■ WHAT NEEDS TO BE DONE
Return the records that follow unaltered. Omit every picture.

■ PROVIDED ENTRIES
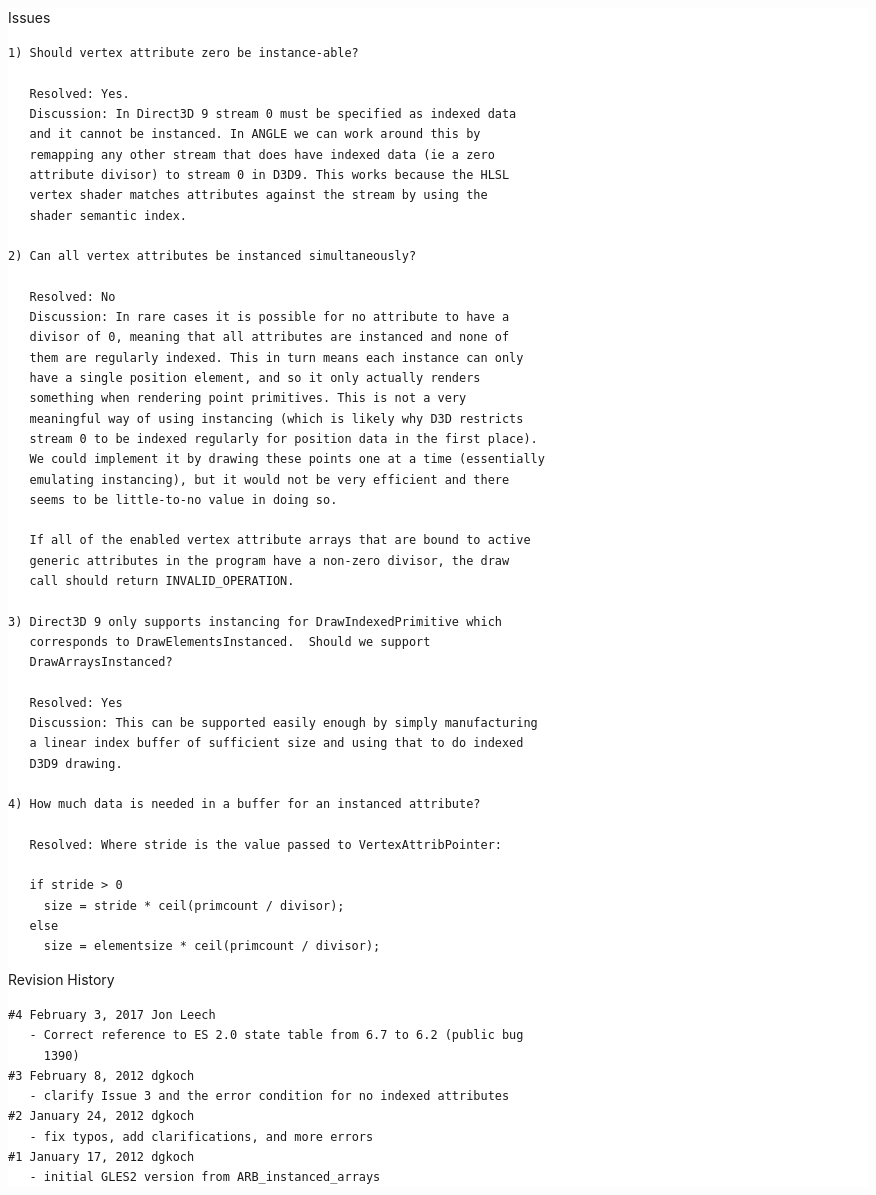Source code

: Issues

    1) Should vertex attribute zero be instance-able?

       Resolved: Yes.
       Discussion: In Direct3D 9 stream 0 must be specified as indexed data
       and it cannot be instanced. In ANGLE we can work around this by
       remapping any other stream that does have indexed data (ie a zero
       attribute divisor) to stream 0 in D3D9. This works because the HLSL
       vertex shader matches attributes against the stream by using the
       shader semantic index.

    2) Can all vertex attributes be instanced simultaneously?

       Resolved: No
       Discussion: In rare cases it is possible for no attribute to have a
       divisor of 0, meaning that all attributes are instanced and none of
       them are regularly indexed. This in turn means each instance can only
       have a single position element, and so it only actually renders
       something when rendering point primitives. This is not a very
       meaningful way of using instancing (which is likely why D3D restricts
       stream 0 to be indexed regularly for position data in the first place).
       We could implement it by drawing these points one at a time (essentially
       emulating instancing), but it would not be very efficient and there
       seems to be little-to-no value in doing so.

       If all of the enabled vertex attribute arrays that are bound to active
       generic attributes in the program have a non-zero divisor, the draw
       call should return INVALID_OPERATION.

    3) Direct3D 9 only supports instancing for DrawIndexedPrimitive which
       corresponds to DrawElementsInstanced.  Should we support
       DrawArraysInstanced?

       Resolved: Yes
       Discussion: This can be supported easily enough by simply manufacturing
       a linear index buffer of sufficient size and using that to do indexed
       D3D9 drawing.

    4) How much data is needed in a buffer for an instanced attribute?

       Resolved: Where stride is the value passed to VertexAttribPointer:

       if stride > 0
         size = stride * ceil(primcount / divisor);
       else
         size = elementsize * ceil(primcount / divisor);

Revision History

    #4 February 3, 2017 Jon Leech
       - Correct reference to ES 2.0 state table from 6.7 to 6.2 (public bug
         1390)
    #3 February 8, 2012 dgkoch
       - clarify Issue 3 and the error condition for no indexed attributes
    #2 January 24, 2012 dgkoch
       - fix typos, add clarifications, and more errors
    #1 January 17, 2012 dgkoch
       - initial GLES2 version from ARB_instanced_arrays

■ FINISHED TASK
Source code

: Issues

    1) Should vertex attribute zero be instance-able?

       Resolved: Yes.
       Discussion: In Direct3D 9 stream 0 must be specified as indexed data
       and it cannot be instanced. In ANGLE we can work around this by
       remapping any other stream that does have indexed data (ie a zero
       attribute divisor) to stream 0 in D3D9. This works because the HLSL
       vertex shader matches attributes against the stream by using the
       shader semantic index.

    2) Can all vertex attributes be instanced simultaneously?

       Resolved: No
       Discussion: In rare cases it is possible for no attribute to have a
       divisor of 0, meaning that all attributes are instanced and none of
       them are regularly indexed. This in turn means each instance can only
       have a single position element, and so it only actually renders
       something when rendering point primitives. This is not a very
       meaningful way of using instancing (which is likely why D3D restricts
       stream 0 to be indexed regularly for position data in the first place).
       We could implement it by drawing these points one at a time (essentially
       emulating instancing), but it would not be very efficient and there
       seems to be little-to-no value in doing so.

       If all of the enabled vertex attribute arrays that are bound to active
       generic attributes in the program have a non-zero divisor, the draw
       call should return INVALID_OPERATION.

    3) Direct3D 9 only supports instancing for DrawIndexedPrimitive which
       corresponds to DrawElementsInstanced.  Should we support
       DrawArraysInstanced?

       Resolved: Yes
       Discussion: This can be supported easily enough by simply manufacturing
       a linear index buffer of sufficient size and using that to do indexed
       D3D9 drawing.

    4) How much data is needed in a buffer for an instanced attribute?

       Resolved: Where stride is the value passed to VertexAttribPointer:

       if stride > 0
         size = stride * ceil(primcount / divisor);
       else
         size = elementsize * ceil(primcount / divisor);

Revision History

    #4 February 3, 2017 Jon Leech
       - Correct reference to ES 2.0 state table from 6.7 to 6.2 (public bug
         1390)
    #3 February 8, 2012 dgkoch
       - clarify Issue 3 and the error condition for no indexed attributes
    #2 January 24, 2012 dgkoch
       - fix typos, add clarifications, and more errors
    #1 January 17, 2012 dgkoch
       - initial GLES2 version from ARB_instanced_arrays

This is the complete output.